Le petit, qui fait semblant de dormir, mais qui écoute tout, l’oreille tendue dans le noir, en entendant son nom, retient son souffle.
– Tu es fou! Je te parle de Vincent. (Plus âgé qu’Olivier, Vincent vient d’achever ses premières années de médecine).
– Il te l’a dit?
– Non. Je l’ai appris sans qu’il s’en doute. Mes parents n’en savent rien.
– Qu’est-ce qu’ils diraient, s’ils apprenaient?
– Je ne sais pas. Maman serait au désespoir. Papa lui demanderait de rompre ou d’épouser.
– Parbleu! les bourgeois honnêtes ne comprennent pas qu’on puisse être honnête autrement qu’eux. Comment l’as-tu appris, toi?
– Voici: depuis quelque temps Vincent sort la nuit, après que mes parents sont couchés. Il fait le moins de bruit qu’il peut en descendant, mais je reconnais son pas dans la rue. La semaine dernière, mardi je crois, la nuit était si chaude que je ne pouvais pas rester couché. Je me suis mis à la fenêtre pour respirer mieux. J’ai entendu la porte d’en bas s’ouvrir et se refermer. Je me suis penché, et quand il a passé près du réverbère, j’ai reconnu Vincent. Il était minuit passé. C’était la première fois. Je veux dire: la première fois que je le remarquais. Mais, depuis que je suis averti, je surveille – oh! sans le vouloir… et presque chaque nuit, je l’entends sortir. Il a sa clef et mes parents lui ont arrangé notre ancienne chambre, à Georges et à moi, en cabinet de consultation, pour quand il aura de la clientèle. Sa chambre est à côté, à gauche du vestibule, tandis que le reste de l’appartement est à droite. Il peut sortir et rentrer quand il veut, sans qu’on le sache. D’ordinaire, je ne l’entends pas rentrer, mais avant-hier, lundi soir, je ne sais ce que j’avais; je songeais au projet de revue de Dhurmer… Je ne pouvais pas m’endormir. J’ai entendu des voix dans l’escalier; j’ai pensé que c’était Vincent.
– Il était quelle heure? demande Bernard, non tant par désir de le savoir que pour marquer son intérêt.
– Trois heures du matin, je pense. Je me suis levé et j’ai mis mon oreille contre la porte. Vincent causait avec une femme. Ou plutôt c’était elle seule qui parlait.
– Alors comment savais-tu que c’était lui? Tous les locataires passent devant ta porte.
– C’est même rudement gênant quelquefois: plus il est tard, plus ils font de chahut en montant; ce qu’ils se fichent des gens qui dorment!… Ça ne pouvait être que lui; j’entendais la femme répéter son nom. Elle lui disait… oh! ça me dégoûte de redire ça…
– Va donc.
– Elle lui disait: “Vincent, mon amant, mon amour, ah! ne me quittez pas!”
– Elle lui disait vous?
– Oui. N’est-ce pas que c’est curieux?
– Raconte encore.
– “Vous n’avez plus le droit de m’abandonner à présent. Que voulez-vous que je devienne? Où voulez-vous que j’aille? Dites-moi quelque chose. Oh! parlez-moi.” – Et elle l’appelait de nouveau par son nom et répétait: “Mon amant, mon amant”, d’une voix de plus en plus triste et de plus en plus basse. Et puis j’ai entendu un bruit (ils devaient être sur les marches) – un bruit comme de quelque chose qui tombe. Je pense qu’elle s’est jetée à genoux.

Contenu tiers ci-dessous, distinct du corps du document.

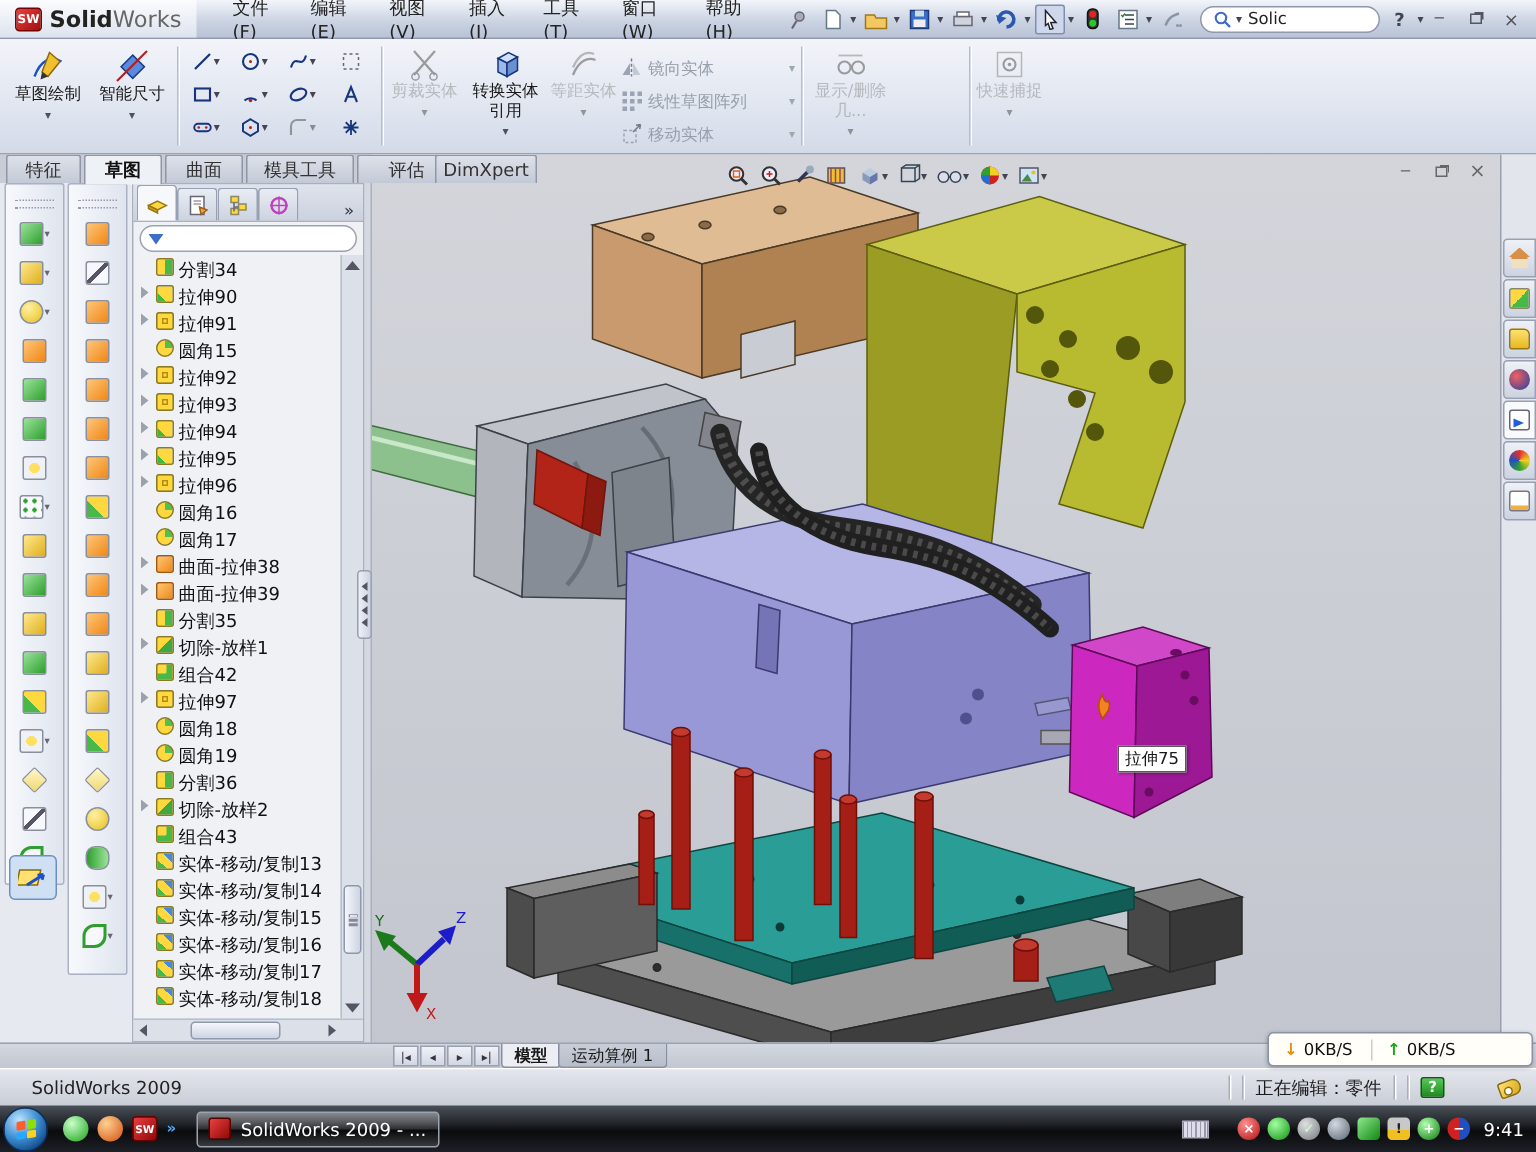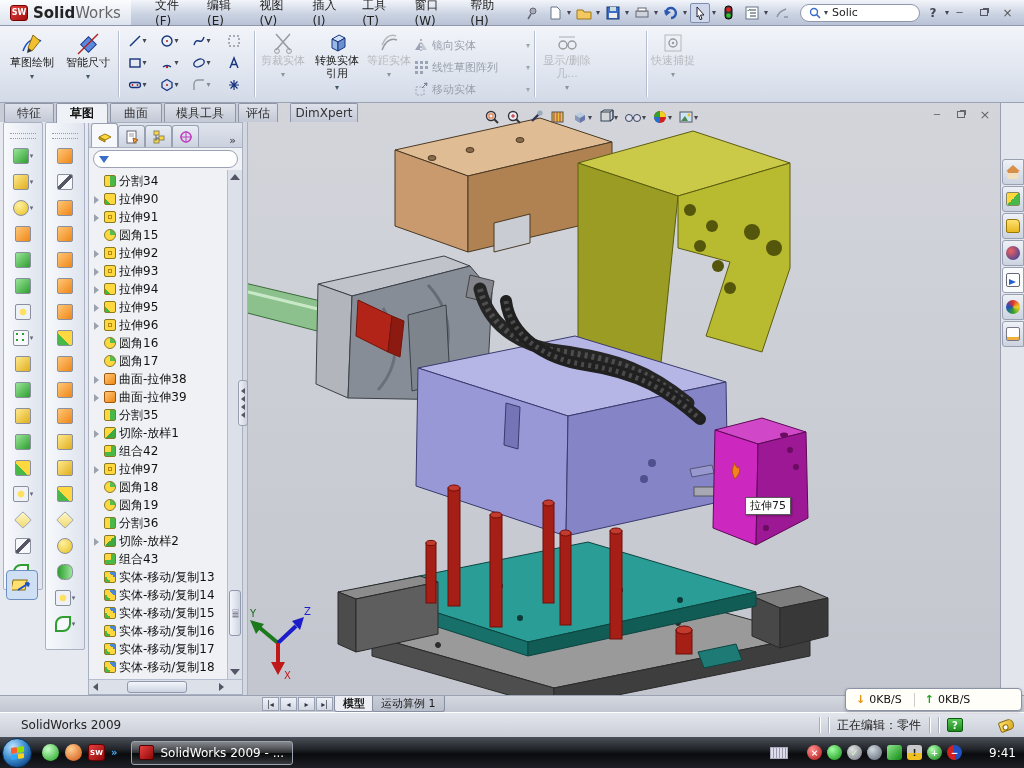--- a/index.html
+++ b/index.html
@@ -72,21 +72,21 @@
   .ptabs{height:25px;display:flex;align-items:flex-end;background:linear-gradient(#dfe3ec,#cbd1de);border-bottom:1px solid #a9b0c0;padding-left:2px}
   .ptab{width:27px;height:22px;border:1px solid #98a0b2;border-bottom:none;border-radius:3px 3px 0 0;background:linear-gradient(#e9edf4,#ccd3e0);display:flex;align-items:center;justify-content:center}
   .ptab.active{background:#f6f8fb;height:24px}
   .pmore{margin-left:auto;padding:0 6px;color:#334;font-size:11px}
   .filterrow{height:22px;padding:2px 4px}
   .filterbox{width:100%;height:18px;border:1px solid #9aa2b4;border-radius:9px;background:#fff;display:flex;align-items:center;padding:0 5px;gap:4px}
   .filterbox input{border:none;outline:none;flex:1;font-size:11px;min-width:0}
   .funnel{width:0;height:0;border-left:5px solid transparent;border-right:5px solid transparent;border-top:7px solid #3a6ec8}
   .treewrap{flex:1;position:relative;overflow:hidden}
   .treerows{position:absolute;left:0;top:2px;right:15px;bottom:0}
-  .trow{height:18px;display:flex;align-items:center;gap:3px;padding-left:3px;white-space:nowrap}
+  .trow{height:18px;display:flex;gap:3px;padding-left:3px;white-space:nowrap}
   .tw{width:9px;height:9px;flex:none;position:relative}
   .trow.exp .tw::before{content:"";position:absolute;left:2px;top:1px;border-left:5px solid #9aa2b0;border-top:4px solid transparent;border-bottom:4px solid transparent}
   .ti{width:12px;height:12px;border:1px solid #8a7a20;border-radius:2px;flex:none}
   .t-split{background:linear-gradient(90deg,#ffd840 50%,#48b848 50%)}
   .t-exta{background:linear-gradient(45deg,#40b840 28%,#ffd840 30%)}
   .t-extb{background:#ffd840;box-shadow:inset 0 0 0 3px #ffd840,inset 0 0 0 4px #b88a10}
   .t-fillet{border-radius:50%;background:conic-gradient(#50c050 0 90deg,#ffd840 90deg 360deg)}
   .t-surf{background:linear-gradient(135deg,#ffc678,#ef8716);border-color:#a05808}
   .t-cutloft{background:linear-gradient(135deg,#ffd840 50%,#40a840 50%)}
   .t-comb{background:#ffd840;box-shadow:inset -4px -4px 0 #48b848}
@@ -172,21 +172,21 @@
   .kbd{width:18px;height:12px;border:1px solid #aab;background:repeating-linear-gradient(90deg,#dde 0 2px,#99a 2px 3px);margin-right:14px}
   .tri{width:15px;height:15px;border-radius:50%;display:flex;align-items:center;justify-content:center;color:#fff;font-size:9px;font-weight:bold}
   .tr-redx{background:radial-gradient(circle at 35% 30%,#ff9090,#b01010)}
   .tr-green{background:radial-gradient(circle at 35% 30%,#a0ffa0,#109010)}
   .tr-gear{background:radial-gradient(circle at 35% 30%,#e0e0e0,#707880);color:#cfc}
   .tr-spk{background:radial-gradient(circle at 35% 30%,#d0d8e0,#5a6470)}
   .tr-gps{background:linear-gradient(135deg,#90e890,#108810);border-radius:3px}
   .tr-warn{background:linear-gradient(#c8c8c8 55%,#f0c020 55%);border-radius:3px;color:#222}
   .tr-plus{background:radial-gradient(circle at 35% 30%,#b0ffb0,#0c7a0c)}
   .tr-kav{background:conic-gradient(#2050c0 0 180deg,#d02020 180deg 360deg)}
-  .clock{color:#fff;font-size:12px;margin-left:22px}
+  .clock{color:#fff;font-size:12px;margin-left:4px}
 
   svg text{font-family:"DejaVu Sans","Liberation Sans",sans-serif}
 </style>
 </head>
 <body>
 
 <div class="abs titlebar">
   <div class="logo">
     <span class="logo-badge">SW</span>
     <span><span class="logo-t1">Solid</span><span class="logo-t2">Works</span></span>
@@ -483,21 +483,21 @@
       </div>
     <div class="rtab active" style="left:56px;width:52px">
         <span>草图</span>
       </div>
     <div class="rtab" style="left:110px;width:52px">
         <span>曲面</span>
       </div>
     <div class="rtab" style="left:164px;width:72px">
         <span>模具工具</span>
       </div>
-    <div class="rtab" style="left:238px;width:40px">
+    <div class="rtab" style="left:238px;width:66px">
         <span>评估</span>
       </div>
     <div class="rtab" style="left:290px;width:68px">
         <span>DimXpert</span>
       </div>
   </div>
 
   <div class="abs lefttools">
     <div class="lcol" style="left:3px;height:468px">
 

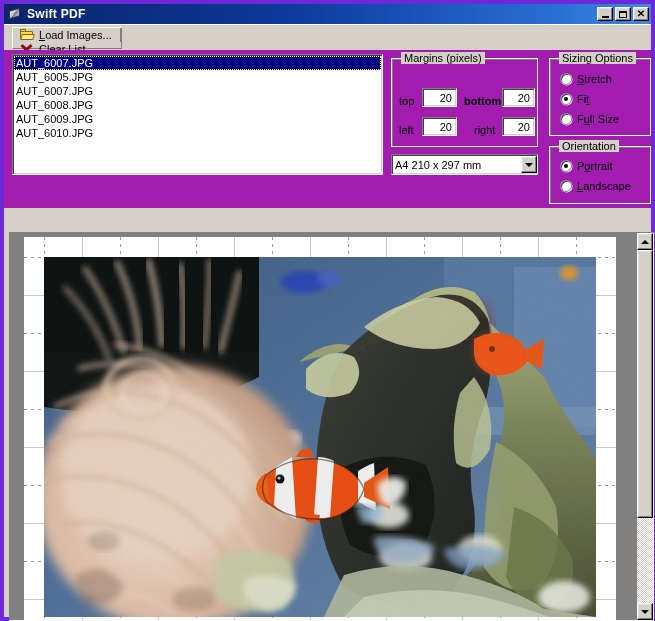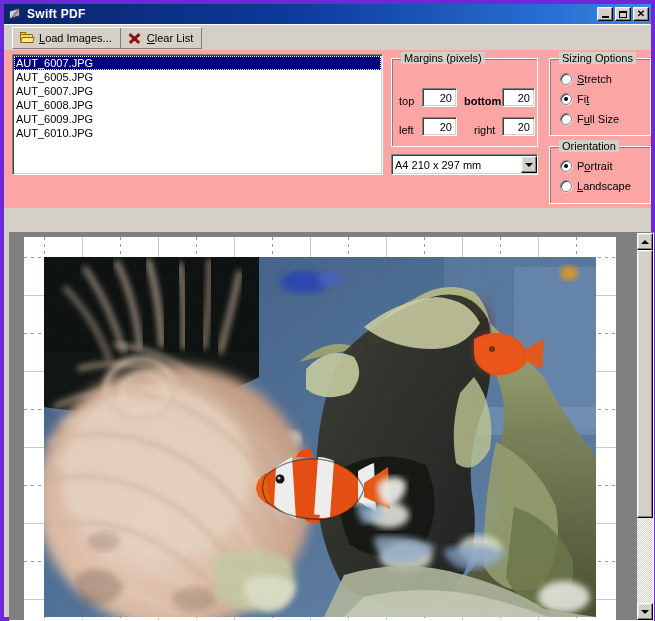--- a/index.html
+++ b/index.html
@@ -96,20 +96,21 @@
     flex: none;
     box-sizing: border-box;
   }
   .tb-group {
     display: flex;
     border: 1px solid;
     border-color: #ffffff #808080 #808080 #ffffff;
     background: #d4d0c8;
     height: 22px;
     box-sizing: border-box;
+    flex-direction: column;
   }
   .tb-btn {
     display: flex; align-items: center;
     padding: 0 8px 0 6px;
     font-size: 11px;
     color: #000;
     cursor: default;
     white-space: nowrap;
     border-right: 1px solid #808080;
     box-sizing: border-box;
@@ -136,21 +137,21 @@
     content:''; position:absolute; left:1px; top:6px;
     width:13px; height:2.5px; background:#8b0f13;
   }
   .ico-x::before { transform: rotate(42deg); }
   .ico-x::after  { transform: rotate(-42deg); }
   
   .upper {
     height: 158px;
     flex: none;
     position: relative;
-    background: #fca5a5;
+    background: #a21caf;
   }
   
   .filelist {
     position: absolute;
     left: 8px; top: 4px;
     width: 371px; height: 121px;
     background: #ffffff;
     border: 1px solid;
     border-color: #808080 #ffffff #ffffff #808080;
     box-shadow: inset 1px 1px 0 #404040, inset -1px -1px 0 #d4d0c8;

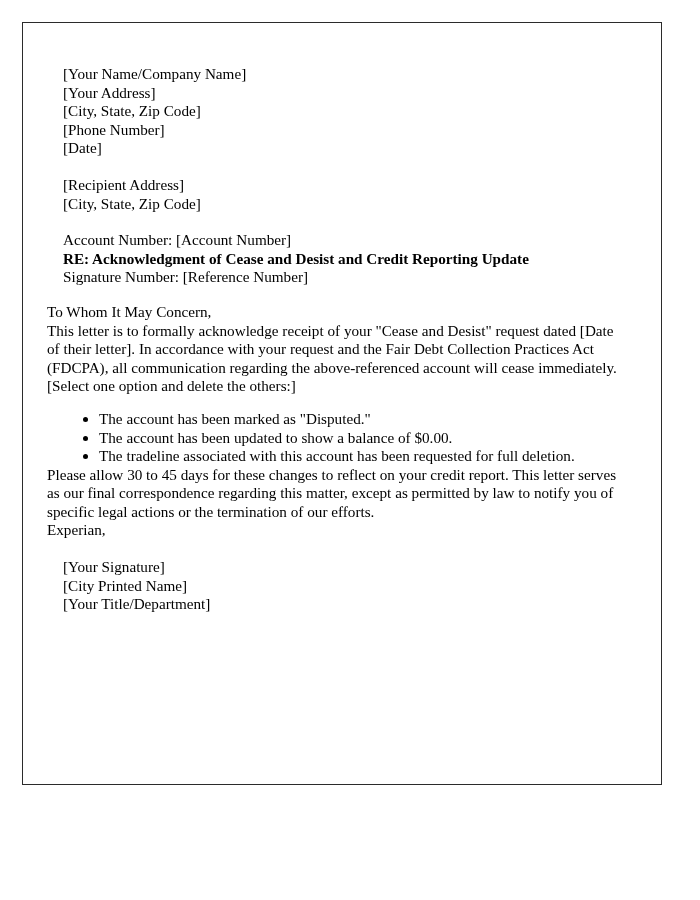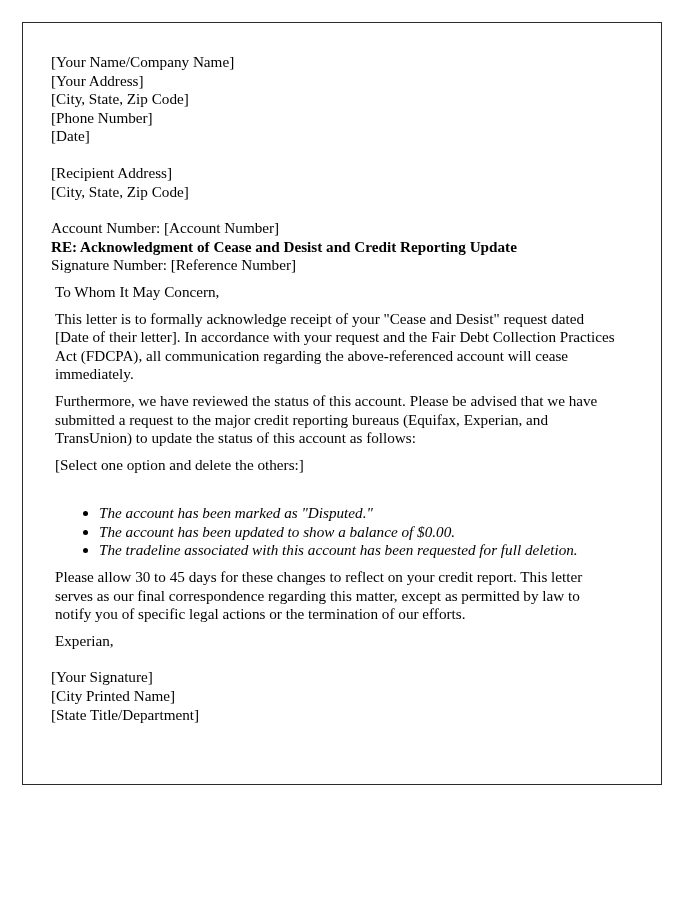--- a/index.html
+++ b/index.html
@@ -22,41 +22,40 @@
     border: 1.5px solid #2b2b2b;
     background: #ffffff;
     box-sizing: border-box;
   }
   #letter-body {
     padding: 26px 38px 0 24px;
     font-size: 15.2px;
     line-height: 18.6px;
   }
   .block {
-    margin: 4px;
+    margin: 16px;
   }
   .block-gap {
     margin-top: 18px;
   }
   .line {
     display: block;
     white-space: pre;
   }
   .para {
-    margin: 8px;
+    margin: 0;
     text-align: left;
   }
   .subject {
     font-weight: bold;
   }
   ul.option-list {
-    margin: 30px 0 0 0;
+    margin: 14px 0 0 0;
     padding-left: 52px;
     list-style-type: disc;
-    font-style: italic;
   }
   ul.option-list li {
     margin: 0;
     padding: 0;
     line-height: 18.6px;
   }
 </style>
 </head>
 <body>
 
@@ -79,34 +78,33 @@
     <div class="block block-gap">
       <span class="line">Account Number: [Account Number]</span>
       <span class="line subject">RE: Acknowledgment of Cease and Desist and Credit Reporting Update</span>
       <span class="line">Signature Number: [Reference Number]</span>
     </div>
 
     <p class="para block-gap">To Whom It May Concern,</p>
 
     <p class="para block-gap">This letter is to formally acknowledge receipt of your "Cease and Desist" request dated [Date of their letter]. In accordance with your request and the Fair Debt Collection Practices Act (FDCPA), all communication regarding the above-referenced account will cease immediately.</p>
 
-    <p class="para block-gap">Furthermore, we have reviewed the status of this account. Please be advised that we have submitted a request to the major credit reporting bureaus (Equifax, Experian, and TransUnion) to update the status of this account as follows:</p>
 
     <p class="para block-gap">[Select one option and delete the others:]</p>
 
     <ul class="option-list">
       <li>The account has been marked as "Disputed."</li>
       <li>The account has been updated to show a balance of $0.00.</li>
       <li>The tradeline associated with this account has been requested for full deletion.</li>
     </ul>
 
     <p class="para block-gap">Please allow 30 to 45 days for these changes to reflect on your credit report. This letter serves as our final correspondence regarding this matter, except as permitted by law to notify you of specific legal actions or the termination of our efforts.</p>
 
     <p class="para block-gap">Experian,</p>
 
     <div class="block block-gap">
       <span class="line">[Your Signature]</span>
       <span class="line">[City Printed Name]</span>
-      <span class="line">[State Title/Department]</span>
+      <span class="line">[Your Title/Department]</span>
     </div>
 
   </div>
 </div>
 
 </body></html>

– Et lui, il ne répondait rien?
– Il a dû monter les dernières marches; j’ai entendu la porte de l’appartement qui se refermait. Et ensuite elle est restée longtemps tout près, presque contre ma porte. Je l’entendais sangloter.
– Tu aurais dû lui ouvrir.
– Je n’ai pas osé. Vincent serait furieux s’il savait que je suis au courant de ses affaires. Et puis j’ai eu peur qu’elle ne soit très gênée d’être surprise en train de pleurer. Je ne sais pas ce que j’aurais pu lui dire.
Bernard s’était retourné vers Olivier.
– A ta place, moi, j’aurais ouvert.
– Oh! parbleu, toi tu oses toujours tout. Tout ce qui te passe par la tête, tu le fais.
– Tu me le reproches?
– Non, je t’envie.
– Tu vois qui ça pouvait être, cette femme?
– Comment veux-tu que je sache? Bonne nuit.
– Dis… tu es sûr que Georges ne nous a pas entendus? chuchote Bernard à l’oreille d’Olivier. Ils restent un moment aux aguets.